Red Hat
Jun 28, 2008
by Sacha

Ariane 5
Many have been wondering about the status of JBoss AS 5.0, so I thought I would give more visibility in what we are achieving.

First, a bit of history. In 2001, JBoss was the first application server to feature a complete micro-kernel architecture (based on JMX) - both for applications and for services. In the following years, we gathered a great amount of expertise in that field. In parallel, we did a lot of research in projects like JBoss AOP, JBoss Remoting, embedded EJB3 and decided we needed to be ready for the “next generation” AS architecture. This led to the start of “JBoss AS 5.0″ three years ago. The idea was to move to a much more generic micro-kernel architecture that could suit multiple “personalities” (OSGi, JMX, pure POJO, etc.) and fully componentize (through APIs and SPIs) and aspectize our AS down to the bare minimum “Lego blocks”. Also, we wanted our new runtime to have full manageability features as a core aspect, not as an afterthought. The magnitude of these core changes came at the expenses of a reliable roadmap - hence the multiple delays in releasing JBoss AS 5.0. BTW, if you want to read more about the new architecture of JBoss AS, you should definitively read Dimitris Andreadis’s excellent interview at InfoQ.

So, was all of this just a fancy engineering exercise? No, not at all. This investment will have a drastic impact on the overall JBoss Enterprise Middleware offering, its longevity and its ability to adapt to market changes.

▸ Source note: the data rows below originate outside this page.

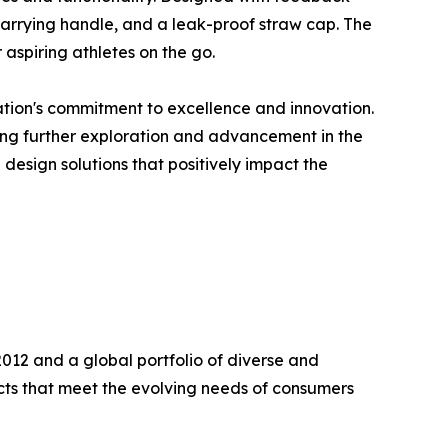
n carrying handle, and a leak-proof straw cap. The
 aspiring athletes on the go.
ation's commitment to excellence and innovation.
ering further exploration and advancement in the
design solutions that positively impact the
2012 and a global portfolio of diverse and
ts that meet the evolving needs of consumers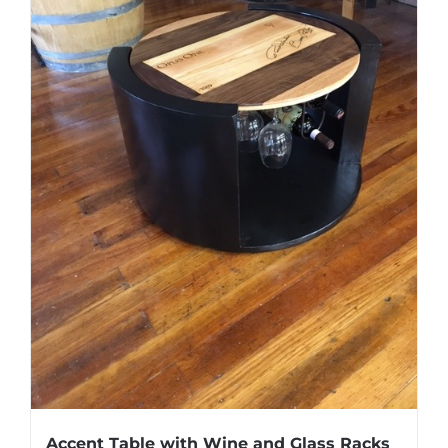
Accent Table with Wine and Glass Racks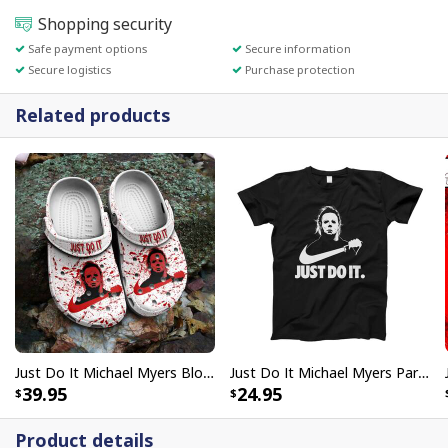
Shopping security
Safe payment options
Secure information
Secure logistics
Purchase protection
Related products
Just Do It Michael Myers Bloody Nike Crocs Clogs For Halloween 1978 Fans
Just Do It Michael Myers Parody Nike T-Shirt For Horror Film Lovers
39.95
24.95
Product details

If you take a 40′000 foot view of the AS market, you can essentially split it in three layers:

  1. The base runtime
  2. The core middleware services
  3. The programming model/API & language

In the case of JBoss, the runtime is the JVM. You can find many non-Java VMs regularly pop-up here and there, but none of them is close to approaching the level of engineering this ecosystem has put into the JVM. The JVM is pretty generic, can support multiple languages and has about 15 years of heavy engineering practice behind it. From mobile phones to Azul appliances, the JVM has shown great abilities. Would another VM come up with better features, fine, let’s move to it: now that the JDK has been made open source, we could adapt it to any other environment while keeping compatibility with the previous generation JVM.

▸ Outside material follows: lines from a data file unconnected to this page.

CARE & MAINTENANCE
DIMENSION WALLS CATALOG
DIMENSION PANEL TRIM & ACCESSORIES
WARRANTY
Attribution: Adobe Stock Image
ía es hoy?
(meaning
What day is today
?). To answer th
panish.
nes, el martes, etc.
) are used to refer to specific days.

As for the second layer, the middleware services, this is where JBoss excels. We have built rock solid, scalable and flexible middleware services (security, persistence, transactions, remoting, clustering, etc.) that can be re-used among our various platforms, they are our “Enterprise Lego Blocks”. JBoss AS 5.0 will make use of the last generation of all of these services: JBoss Messaging, JBoss TS (ex-Arjuna/HP TM), etc. Again, unfocusing from JBoss AS for a minute, these are Lego blocks that can be leveraged by *any* middleware environment, any platform: you can be a EE5 developer, a web developer using so-called “thin-frameworks” or integrating two legacy systems, this doesn’t change anything: you’ll always need to rely on security, transactions, remoting, clustering, etc. And you want those services to be the best ones. We have spent a enormous amount of work in the last years to build and strengthen those.

The last layer, the language/programming model/API, is what developers will interact with. Which one is best? EE5? Seam? Spring? Grails? Well, you’ll end up with as many opinions as developers. The rule usually being that the more fashionable these APIs are, the less they will last (i.e. boring == good). Consequently, this third layer needs to be the most flexible and rely as much as possible on the enterprises Lego blocks from the layer below. Languages and APIs are often a matter of taste; relying on secure, scalable, stable, manageable and clustered services is usually NOT a matter of taste. Our architecture has been designed from its foundation to accommodate huge agility in the programming model, at a low R&D marginal cost.

So, where does that put us? JBoss AS 5.0 is the first release which will give us the ability to cleanly separate those three layers. The JBoss Microcontainer abstracts us from the runtime environment and our core enterprise services have been completely componentized and aspectized so they can be fully leveraged from any higher level framework/API/language.

This new architecture means your investment in JBoss is a long term one. Our core architecture is not dependent on any fashionable spec or language du jour: personalities can be plugged in and out, à la carte, you don’t have to make a bet on which API is “the” API you need, and then be locked in one of the few AS implementations that implement such API - possibly relying on weaker core middleware services.

Now, while the decision to move to this next generation architecture was very strategic and will prove to be a key differentiator in the next few years, it is fair to wonder what was the impact of such a decision on the availability of an EE5-certified AS. Did we alienate many customers by being so late with an EE5-certified offering? Truth be said, not really. JBoss AS 4.2/EAP4.x already provides compatibility with the key EE5 specs (including EJB3) and this was more than enough for most of our customers, and by no means a show stopper. We do have a number of customers who are eagerly waiting for a 5.0 release and we are in close touch with them. But what is interesting is that about 80% of those customers are not waiting for an EE5-certified application server, but want to leverage specific features of our AS 5.0 architecture (mostly our JBoss Microcontainer).

Anyway, onto some more specifics now. JBoss AS5.0 RC1 just got frozen and will be released this week. This is a very important release as the release criteria were aggressive [1]. We are now working against RC2 (count 6-7 weeks - summer time) and GA should follow closely thereafter



[1]: we are now above 99.x% EE5 TCK and our AS5 testsuite has less than 1% tests failing.